Brian: Actually, the marriage thing is working out well for me. [That's good to know.--C] I was never one of those sex-god-use-women-up-like-tissue-paper guys. I guess that is because I always saw women as people with feelings, and for that reason I saw that there was more to them than simple objects of sexual release. In the little dream sequence where Richard fantasizes that he's consuming women like popcorn, I was a little embarrassed. I can't even fantasize about women without their permission, how could I possibly be a serial boinker? Being in a committed, stable, relationship with a woman I actually respect, who I can actually talk to, is a relief for me. It's much easier than trying to live up to some false, Mandingo pipe-slinger persona.

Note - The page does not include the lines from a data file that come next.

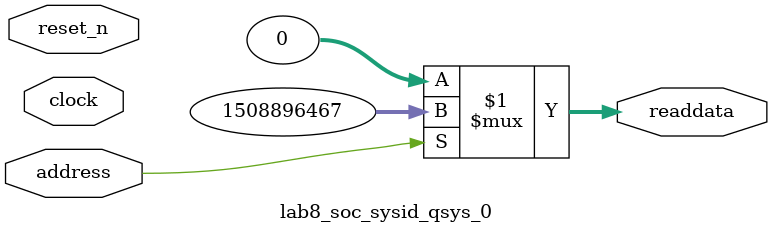
<source format=v>

`timescale 1ns / 1ps
// synthesis translate_on

// turn off superfluous verilog processor warnings 
// altera message_level Level1 
// altera message_off 10034 10035 10036 10037 10230 10240 10030 

module lab8_soc_sysid_qsys_0 (
               // inputs:
                address,
                clock,
                reset_n,

               // outputs:
                readdata
             )
;

  output  [ 31: 0] readdata;
  input            address;
  input            clock;
  input            reset_n;

  wire    [ 31: 0] readdata;
  //control_slave, which is an e_avalon_slave
  assign readdata = address ? 1508896467 : 0;

endmodule




</source>
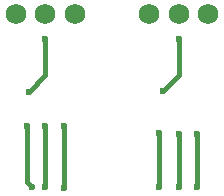
<source format=gbr>
%TF.GenerationSoftware,KiCad,Pcbnew,9.0.6-rc2*%
%TF.CreationDate,2025-11-10T17:57:54-08:00*%
%TF.ProjectId,FPC_Trigger_Board,4650435f-5472-4696-9767-65725f426f61,rev?*%
%TF.SameCoordinates,Original*%
%TF.FileFunction,Copper,L2,Bot*%
%TF.FilePolarity,Positive*%
%FSLAX46Y46*%
G04 Gerber Fmt 4.6, Leading zero omitted, Abs format (unit mm)*
G04 Created by KiCad (PCBNEW 9.0.6-rc2) date 2025-11-10 17:57:54*
%MOMM*%
%LPD*%
G01*
G04 APERTURE LIST*
%TA.AperFunction,ViaPad*%
%ADD10C,0.600000*%
%TD*%
%TA.AperFunction,ViaPad*%
%ADD11C,1.750000*%
%TD*%
%TA.AperFunction,Conductor*%
%ADD12C,0.450000*%
%TD*%
G04 APERTURE END LIST*
D10*
%TO.N,GND*%
X227366902Y-156845000D03*
X227366902Y-161366200D03*
%TO.N,+3V3*%
X225679000Y-156794200D03*
X225679000Y-161366200D03*
D11*
%TO.N,ADC_0*%
X218556600Y-146735800D03*
D10*
X217627200Y-156159200D03*
X217627200Y-161417000D03*
D11*
%TO.N,ADC_1*%
X229866902Y-146735800D03*
D10*
X228939193Y-161340800D03*
X228939193Y-156845000D03*
%TO.N,+3V3L*%
X214919100Y-161340300D03*
X214487800Y-156184600D03*
%TO.N,GNDL*%
X216052400Y-161391600D03*
X216052400Y-156184600D03*
D11*
%TO.N,PAD_1L*%
X213556600Y-146735800D03*
D10*
%TO.N,PAD_2L*%
X216077800Y-148793200D03*
X214655400Y-153289000D03*
D11*
X216056600Y-146735800D03*
%TO.N,PAD_1R*%
X224866902Y-146735800D03*
D10*
%TO.N,PAD_2R*%
X226034600Y-153238200D03*
X227406200Y-148818600D03*
D11*
X227366902Y-146735800D03*
%TD*%
D12*
%TO.N,GND*%
X227366902Y-156845000D02*
X227366902Y-161366200D01*
%TO.N,+3V3*%
X225679000Y-156794200D02*
X225679000Y-161366200D01*
%TO.N,ADC_0*%
X217627200Y-156159200D02*
X217627200Y-161417000D01*
%TO.N,ADC_1*%
X228939193Y-156845000D02*
X228939193Y-161340800D01*
%TO.N,+3V3L*%
X214487800Y-156184600D02*
X214487800Y-160909000D01*
X214487800Y-160909000D02*
X214919100Y-161340300D01*
%TO.N,GNDL*%
X216052400Y-156184600D02*
X216052400Y-161391600D01*
%TO.N,PAD_2L*%
X216077800Y-151866600D02*
X216077800Y-148793200D01*
X214655400Y-153289000D02*
X216077800Y-151866600D01*
%TO.N,PAD_2R*%
X226034600Y-153238200D02*
X227406200Y-151866600D01*
X227406200Y-151866600D02*
X227406200Y-148818600D01*
%TD*%
M02*

</source>
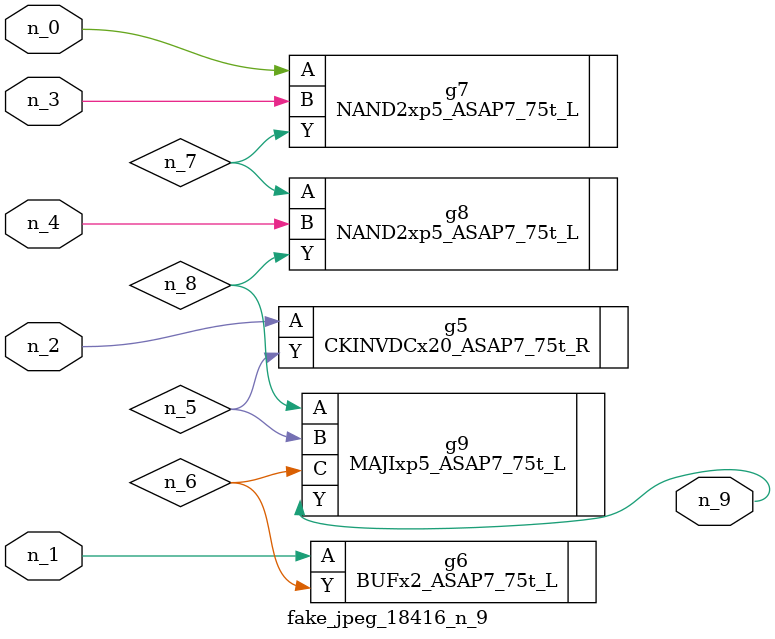
<source format=v>
module fake_jpeg_18416_n_9 (n_3, n_2, n_1, n_0, n_4, n_9);

input n_3;
input n_2;
input n_1;
input n_0;
input n_4;

output n_9;

wire n_8;
wire n_6;
wire n_5;
wire n_7;

CKINVDCx20_ASAP7_75t_R g5 ( 
.A(n_2),
.Y(n_5)
);

BUFx2_ASAP7_75t_L g6 ( 
.A(n_1),
.Y(n_6)
);

NAND2xp5_ASAP7_75t_L g7 ( 
.A(n_0),
.B(n_3),
.Y(n_7)
);

NAND2xp5_ASAP7_75t_L g8 ( 
.A(n_7),
.B(n_4),
.Y(n_8)
);

MAJIxp5_ASAP7_75t_L g9 ( 
.A(n_8),
.B(n_5),
.C(n_6),
.Y(n_9)
);


endmodule
</source>
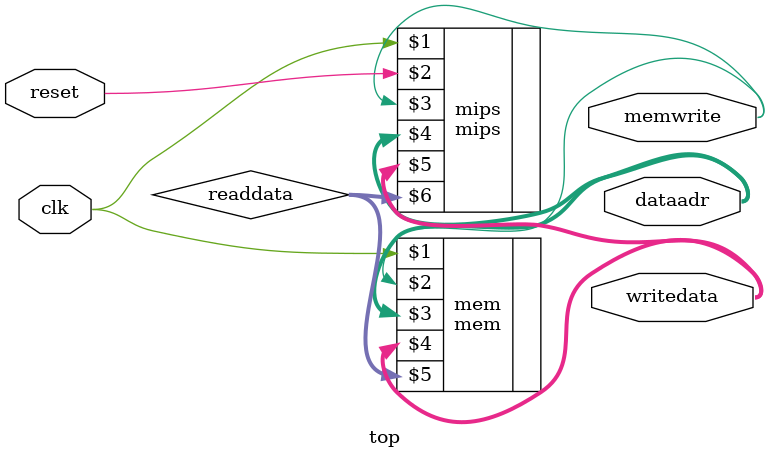
<source format=sv>
module top(input logic clk, reset,
            output logic [31:0] writedata, dataadr,
            output logic memwrite);
  logic [31:0] readdata;
  // instantiate processor and memories
  mips mips(clk, reset, memwrite, dataadr, writedata, readdata);
  mem mem(clk, memwrite, dataadr, writedata, readdata);
endmodule

</source>
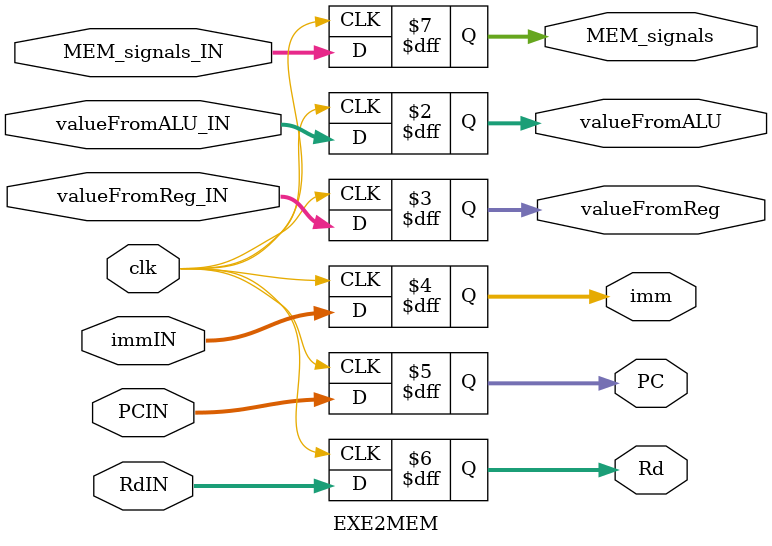
<source format=v>
module EXE2MEM (
	input clk,
	input [15:0] valueFromALU_IN, valueFromReg_IN, immIN, PCIN, 
	input [2:0] RdIN,
	input [7:0] MEM_signals_IN,
	output reg [15:0] valueFromALU, valueFromReg , imm,	PC, 
	output reg [2:0] Rd,
	output reg [7:0] MEM_signals
);


  	always @ (posedge clk) begin


	  	valueFromALU <= valueFromALU_IN;
		valueFromReg <= valueFromReg_IN;
	  	imm	<=  immIN;
		PC <= PCIN;
		Rd <= RdIN;	
		MEM_signals = MEM_signals_IN;


  	end
	  

	  
endmodule
</source>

Conseula: And there's my public service to women everywhere--saving them from Mandingo pipe-slinging Brian. I do what I can.

Brian: So, in conclusion, committed relationships are good. Nostalgia for the single life of 20 year olds is okay, and normal. Acting on that nostalgia is always stupid. And I Think I Love My Wife was an okay movie.


Cassie said...

Y'all crack me up. But I very much liked what you had to say. I agree that marriage gets a bad rap these days, or as you put it, is oft represented as the "place you go to die." We're bombarded with depressing statistics like the 50% divorce rate and the voyeuristic radio and TV shows that capitalize upon relationship drama. I think all of this only contributes to the stereotyped "hotness" or mystique of cheating. What's more sexy than sucking the forbidden fruit? What's more gratifying than sneaking around and getting what you *want* all the time? Bah humbug, I say.

Not that I'm married or anything, but I've been in several long term relationships and I've talked a lot with my friends who are brave/kind/insane enough to let me in on their real inner/intimate lives. Seems to me marriage can be hard and challenging and confusing at times, but in the end, YES--what could be better than being with the one person you want to see every day, tell (just about?) everything to, and really respect?

So down with "serial boinkers" and people (men AND women) who need to grow up and get a clue about how to treat themselves and others...and long live Most Excellent Long Term Relationships!

TBrown said...

I agree- you guys are cute! Which is exactly the point. If you have married for the right reasons- you have found someone that you love being with, love talking to, share the same values and dreams and want to share your life with them- then you will likely make it through these temptations. Marriage has taken a beaten by the media, sitcoms and movies. Now even promising couples are delaying nuptials because of their fear of making the mistakes those before them have made. Many couples do not have real life examples of good marriages from which to learn. Women get a bad rep, and men do as well. I personally never wanted to marry if I would be sentenced to a life with most of these sitcom dads! I want a man who can match my intellect and passion. I was able to find him & all these "willing" women don't stand a chance!!

Tamiko said...

Having been in a committed relationship now for about half my life (!), I so agree with you two.

Conseula, I remember going to Frances's baby shower!

Hope y'all are well--we flourish here in Tacoma, despite any rumors to the contrary.